## Your task
Everything in the data below should be restated word for word.

## Excerpted records
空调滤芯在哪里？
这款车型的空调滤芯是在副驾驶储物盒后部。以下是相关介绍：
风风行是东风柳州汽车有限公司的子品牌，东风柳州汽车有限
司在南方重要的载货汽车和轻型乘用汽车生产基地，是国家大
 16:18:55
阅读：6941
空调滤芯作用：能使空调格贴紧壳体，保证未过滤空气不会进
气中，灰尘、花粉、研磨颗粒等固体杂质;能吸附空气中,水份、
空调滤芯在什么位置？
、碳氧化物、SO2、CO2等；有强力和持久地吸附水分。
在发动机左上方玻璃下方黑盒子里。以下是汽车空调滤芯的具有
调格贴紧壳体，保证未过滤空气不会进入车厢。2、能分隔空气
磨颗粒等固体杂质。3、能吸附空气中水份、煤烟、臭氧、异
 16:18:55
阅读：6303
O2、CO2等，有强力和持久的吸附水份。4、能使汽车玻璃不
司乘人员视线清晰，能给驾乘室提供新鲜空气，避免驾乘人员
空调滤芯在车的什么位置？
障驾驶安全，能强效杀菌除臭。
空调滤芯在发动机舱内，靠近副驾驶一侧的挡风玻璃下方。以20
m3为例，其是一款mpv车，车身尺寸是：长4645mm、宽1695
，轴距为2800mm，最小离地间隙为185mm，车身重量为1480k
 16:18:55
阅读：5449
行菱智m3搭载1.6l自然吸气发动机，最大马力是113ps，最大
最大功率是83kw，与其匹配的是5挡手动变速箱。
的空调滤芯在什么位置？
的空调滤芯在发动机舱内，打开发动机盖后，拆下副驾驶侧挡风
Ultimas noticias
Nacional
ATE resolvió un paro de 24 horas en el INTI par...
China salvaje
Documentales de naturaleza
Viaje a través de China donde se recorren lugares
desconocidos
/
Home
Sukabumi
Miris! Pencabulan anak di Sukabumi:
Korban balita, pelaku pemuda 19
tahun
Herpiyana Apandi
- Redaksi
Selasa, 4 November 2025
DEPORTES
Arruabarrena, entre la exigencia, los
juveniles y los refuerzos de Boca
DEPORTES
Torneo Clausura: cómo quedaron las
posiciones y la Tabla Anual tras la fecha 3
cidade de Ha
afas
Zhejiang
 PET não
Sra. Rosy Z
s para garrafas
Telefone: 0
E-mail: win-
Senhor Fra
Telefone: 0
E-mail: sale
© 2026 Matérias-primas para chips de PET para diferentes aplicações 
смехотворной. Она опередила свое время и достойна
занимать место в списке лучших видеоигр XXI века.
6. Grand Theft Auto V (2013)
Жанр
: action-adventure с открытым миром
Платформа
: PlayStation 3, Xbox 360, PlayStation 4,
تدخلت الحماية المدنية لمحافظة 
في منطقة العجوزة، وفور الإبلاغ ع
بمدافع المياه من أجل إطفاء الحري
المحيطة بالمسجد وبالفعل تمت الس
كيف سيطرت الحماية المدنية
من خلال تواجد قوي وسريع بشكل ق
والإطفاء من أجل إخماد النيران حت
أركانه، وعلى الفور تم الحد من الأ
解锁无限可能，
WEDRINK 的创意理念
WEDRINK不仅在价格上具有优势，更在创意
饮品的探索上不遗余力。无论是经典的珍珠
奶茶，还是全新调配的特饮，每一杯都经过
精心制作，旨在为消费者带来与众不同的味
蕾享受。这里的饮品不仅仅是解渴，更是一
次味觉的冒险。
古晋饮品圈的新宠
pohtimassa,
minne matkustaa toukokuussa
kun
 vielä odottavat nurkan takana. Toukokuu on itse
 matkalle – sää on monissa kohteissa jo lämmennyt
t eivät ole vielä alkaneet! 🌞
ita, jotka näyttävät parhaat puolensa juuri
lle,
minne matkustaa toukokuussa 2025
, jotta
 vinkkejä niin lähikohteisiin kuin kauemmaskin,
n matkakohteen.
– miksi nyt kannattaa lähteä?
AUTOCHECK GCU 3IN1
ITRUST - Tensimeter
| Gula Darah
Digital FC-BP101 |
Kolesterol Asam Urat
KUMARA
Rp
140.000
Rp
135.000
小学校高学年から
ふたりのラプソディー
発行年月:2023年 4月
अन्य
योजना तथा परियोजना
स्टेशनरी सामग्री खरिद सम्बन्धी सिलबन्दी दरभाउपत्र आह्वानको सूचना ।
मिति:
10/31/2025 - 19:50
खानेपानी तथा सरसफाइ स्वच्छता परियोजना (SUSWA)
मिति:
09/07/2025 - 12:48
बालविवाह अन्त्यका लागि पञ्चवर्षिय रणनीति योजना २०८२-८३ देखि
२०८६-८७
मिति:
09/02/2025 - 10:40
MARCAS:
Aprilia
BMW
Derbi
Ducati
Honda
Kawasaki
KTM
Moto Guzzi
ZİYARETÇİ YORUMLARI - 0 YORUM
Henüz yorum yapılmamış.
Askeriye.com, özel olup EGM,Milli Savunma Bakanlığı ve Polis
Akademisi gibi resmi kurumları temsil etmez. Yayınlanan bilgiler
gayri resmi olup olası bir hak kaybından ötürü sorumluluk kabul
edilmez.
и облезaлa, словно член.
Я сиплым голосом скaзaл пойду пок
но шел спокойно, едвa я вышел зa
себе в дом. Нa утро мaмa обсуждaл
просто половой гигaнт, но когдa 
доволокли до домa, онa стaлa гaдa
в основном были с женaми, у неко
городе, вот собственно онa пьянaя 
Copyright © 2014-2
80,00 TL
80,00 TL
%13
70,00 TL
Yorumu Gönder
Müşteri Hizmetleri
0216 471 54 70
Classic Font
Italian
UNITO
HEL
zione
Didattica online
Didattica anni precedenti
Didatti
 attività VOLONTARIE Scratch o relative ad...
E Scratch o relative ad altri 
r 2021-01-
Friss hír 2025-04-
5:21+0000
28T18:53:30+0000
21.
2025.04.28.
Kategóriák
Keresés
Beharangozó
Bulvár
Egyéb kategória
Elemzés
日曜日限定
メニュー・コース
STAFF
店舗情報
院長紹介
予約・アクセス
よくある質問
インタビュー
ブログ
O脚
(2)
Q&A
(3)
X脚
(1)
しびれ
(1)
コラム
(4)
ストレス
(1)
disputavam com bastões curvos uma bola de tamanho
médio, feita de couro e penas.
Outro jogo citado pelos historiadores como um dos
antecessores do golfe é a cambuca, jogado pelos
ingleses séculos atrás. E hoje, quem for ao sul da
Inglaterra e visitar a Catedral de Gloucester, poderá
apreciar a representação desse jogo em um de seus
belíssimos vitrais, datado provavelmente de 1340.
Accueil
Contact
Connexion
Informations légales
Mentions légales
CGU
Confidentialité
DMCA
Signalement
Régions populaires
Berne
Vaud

## Result below
空调滤芯在哪里？
这款车型的空调滤芯是在副驾驶储物盒后部。以下是相关介绍：
风风行是东风柳州汽车有限公司的子品牌，东风柳州汽车有限
司在南方重要的载货汽车和轻型乘用汽车生产基地，是国家大
 16:18:55
阅读：6941
空调滤芯作用：能使空调格贴紧壳体，保证未过滤空气不会进
气中，灰尘、花粉、研磨颗粒等固体杂质;能吸附空气中,水份、
空调滤芯在什么位置？
、碳氧化物、SO2、CO2等；有强力和持久地吸附水分。
在发动机左上方玻璃下方黑盒子里。以下是汽车空调滤芯的具有
调格贴紧壳体，保证未过滤空气不会进入车厢。2、能分隔空气
磨颗粒等固体杂质。3、能吸附空气中水份、煤烟、臭氧、异
 16:18:55
阅读：6303
O2、CO2等，有强力和持久的吸附水份。4、能使汽车玻璃不
司乘人员视线清晰，能给驾乘室提供新鲜空气，避免驾乘人员
空调滤芯在车的什么位置？
障驾驶安全，能强效杀菌除臭。
空调滤芯在发动机舱内，靠近副驾驶一侧的挡风玻璃下方。以20
m3为例，其是一款mpv车，车身尺寸是：长4645mm、宽1695
，轴距为2800mm，最小离地间隙为185mm，车身重量为1480k
 16:18:55
阅读：5449
行菱智m3搭载1.6l自然吸气发动机，最大马力是113ps，最大
最大功率是83kw，与其匹配的是5挡手动变速箱。
的空调滤芯在什么位置？
的空调滤芯在发动机舱内，打开发动机盖后，拆下副驾驶侧挡风
Ultimas noticias
Nacional
ATE resolvió un paro de 24 horas en el INTI par...
China salvaje
Documentales de naturaleza
Viaje a través de China donde se recorren lugares
desconocidos
/
Home
Sukabumi
Miris! Pencabulan anak di Sukabumi:
Korban balita, pelaku pemuda 19
tahun
Herpiyana Apandi
- Redaksi
Selasa, 4 November 2025
DEPORTES
Arruabarrena, entre la exigencia, los
juveniles y los refuerzos de Boca
DEPORTES
Torneo Clausura: cómo quedaron las
posiciones y la Tabla Anual tras la fecha 3
cidade de Ha
afas
Zhejiang
 PET não
Sra. Rosy Z
s para garrafas
Telefone: 0
E-mail: win-
Senhor Fra
Telefone: 0
E-mail: sale
© 2026 Matérias-primas para chips de PET para diferentes aplicações 
смехотворной. Она опередила свое время и достойна
занимать место в списке лучших видеоигр XXI века.
6. Grand Theft Auto V (2013)
Жанр
: action-adventure с открытым миром
Платформа
: PlayStation 3, Xbox 360, PlayStation 4,
تدخلت الحماية المدنية لمحافظة 
في منطقة العجوزة، وفور الإبلاغ ع
بمدافع المياه من أجل إطفاء الحري
المحيطة بالمسجد وبالفعل تمت الس
كيف سيطرت الحماية المدنية
من خلال تواجد قوي وسريع بشكل ق
والإطفاء من أجل إخماد النيران حت
أركانه، وعلى الفور تم الحد من الأ
解锁无限可能，
WEDRINK 的创意理念
WEDRINK不仅在价格上具有优势，更在创意
饮品的探索上不遗余力。无论是经典的珍珠
奶茶，还是全新调配的特饮，每一杯都经过
精心制作，旨在为消费者带来与众不同的味
蕾享受。这里的饮品不仅仅是解渴，更是一
次味觉的冒险。
古晋饮品圈的新宠
pohtimassa,
minne matkustaa toukokuussa
kun
 vielä odottavat nurkan takana. Toukokuu on itse
 matkalle – sää on monissa kohteissa jo lämmennyt
t eivät ole vielä alkaneet! 🌞
ita, jotka näyttävät parhaat puolensa juuri
lle,
minne matkustaa toukokuussa 2025
, jotta
 vinkkejä niin lähikohteisiin kuin kauemmaskin,
n matkakohteen.
– miksi nyt kannattaa lähteä?
AUTOCHECK GCU 3IN1
ITRUST - Tensimeter
| Gula Darah
Digital FC-BP101 |
Kolesterol Asam Urat
KUMARA
Rp
140.000
Rp
135.000
小学校高学年から
ふたりのラプソディー
発行年月:2023年 4月
अन्य
योजना तथा परियोजना
स्टेशनरी सामग्री खरिद सम्बन्धी सिलबन्दी दरभाउपत्र आह्वानको सूचना ।
मिति:
10/31/2025 - 19:50
खानेपानी तथा सरसफाइ स्वच्छता परियोजना (SUSWA)
मिति:
09/07/2025 - 12:48
बालविवाह अन्त्यका लागि पञ्चवर्षिय रणनीति योजना २०८२-८३ देखि
२०८६-८७
मिति:
09/02/2025 - 10:40
MARCAS:
Aprilia
BMW
Derbi
Ducati
Honda
Kawasaki
KTM
Moto Guzzi
ZİYARETÇİ YORUMLARI - 0 YORUM
Henüz yorum yapılmamış.
Askeriye.com, özel olup EGM,Milli Savunma Bakanlığı ve Polis
Akademisi gibi resmi kurumları temsil etmez. Yayınlanan bilgiler
gayri resmi olup olası bir hak kaybından ötürü sorumluluk kabul
edilmez.
и облезaлa, словно член.
Я сиплым голосом скaзaл пойду пок
но шел спокойно, едвa я вышел зa
себе в дом. Нa утро мaмa обсуждaл
просто половой гигaнт, но когдa 
доволокли до домa, онa стaлa гaдa
в основном были с женaми, у неко
городе, вот собственно онa пьянaя 
Copyright © 2014-2
80,00 TL
80,00 TL
%13
70,00 TL
Yorumu Gönder
Müşteri Hizmetleri
0216 471 54 70
Classic Font
Italian
UNITO
HEL
zione
Didattica online
Didattica anni precedenti
Didatti
 attività VOLONTARIE Scratch o relative ad...
E Scratch o relative ad altri 
r 2021-01-
Friss hír 2025-04-
5:21+0000
28T18:53:30+0000
21.
2025.04.28.
Kategóriák
Keresés
Beharangozó
Bulvár
Egyéb kategória
Elemzés
日曜日限定
メニュー・コース
STAFF
店舗情報
院長紹介
予約・アクセス
よくある質問
インタビュー
ブログ
O脚
(2)
Q&A
(3)
X脚
(1)
しびれ
(1)
コラム
(4)
ストレス
(1)
disputavam com bastões curvos uma bola de tamanho
médio, feita de couro e penas.
Outro jogo citado pelos historiadores como um dos
antecessores do golfe é a cambuca, jogado pelos
ingleses séculos atrás. E hoje, quem for ao sul da
Inglaterra e visitar a Catedral de Gloucester, poderá
apreciar a representação desse jogo em um de seus
belíssimos vitrais, datado provavelmente de 1340.
Accueil
Contact
Connexion
Informations légales
Mentions légales
CGU
Confidentialité
DMCA
Signalement
Régions populaires
Berne
Vaud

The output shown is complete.